Mais do que suas conquistas e realizações, Thibault valoriza as boas companhias e as boas conversas. Adora viajar, e investe grande parte de seus recursos nisso. Histórias? São várias; como quando escapou de um assalto em Salvador por dizer ser músico - “você é dos nossos”, foi o que disse o frustrado gatuno enquanto se afastava - ou quando foi com sua Kombi novinha para uma turnê na Argentina em 2010 com toda a orquestra de contrabaixos – cinco instrumentos e cinco pessoas. “Eu sou muito desapegado. Até demais. Eu não gosto de dinheiro, não gosto de ter coisas”. Se pudesse não ter nada, viveria muito bem, conta Thibault. Um de seus maiores sonhos é andar livre pelas ruas, “sem absolutamente nada”.
Nem mais francês e nem mais brasileiro; é assim que Thibault se define: “eu diria que eu estou quase nos 50 a 50%”. Hoje, se considera mais francês do que quando saiu da terra natal, pelos valores que defende em seu trabalho musical; e mais brasileiro do que muitos, pelo seu conhecimento da cultura brasileira. Se ele pensa em voltar para a Europa? De jeito nenhum. O Brasil é a terra do futuro em várias maneiras, conta o músico.
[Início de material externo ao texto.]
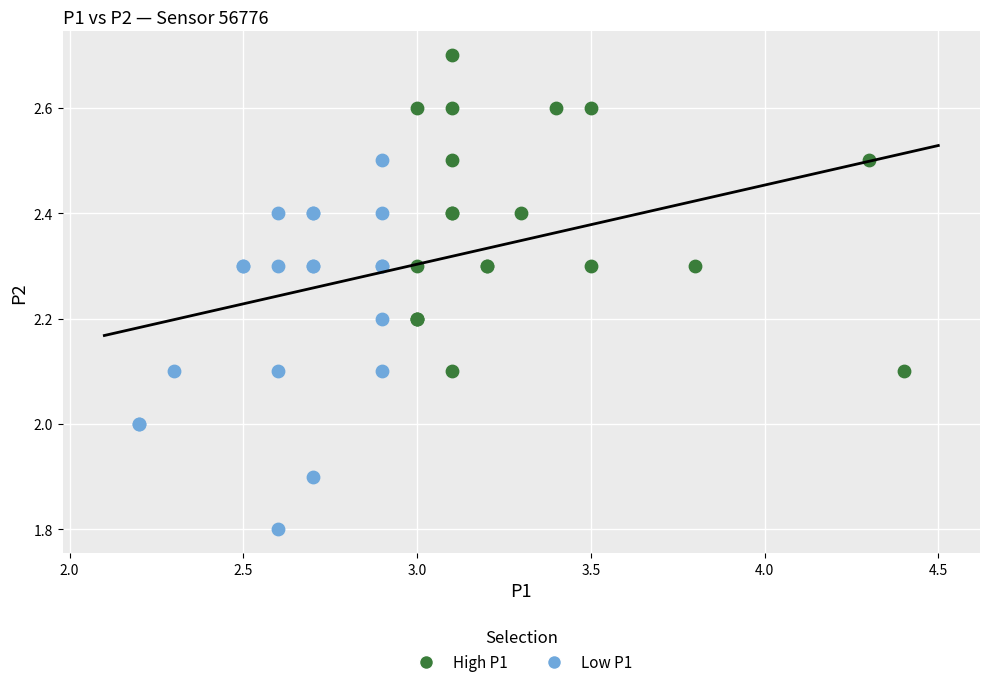

Which series reaches the minimum Y coordinate?

Low P1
E é aqui que Thibault consegue trilhar pelos caminhos em busca “de outras dimensões”.
E assim vai peregrinando este músico franco-brasileiro de 51 anos, procurando no trabalho e na experiência cotidiana seu desenvolvimento como ser humano:
- O que a música significa pra mim? Um dos possíveis caminhos para o desenvolvimento espiritual. Porque é uma linguagem artística e que se pratica em coletivo, sempre com a ideia de construir alguma coisa juntos que vá além da música, mas que chegue numa experiência humana em coletivo. O principal é isso: é descobrir o amor verdadeiro.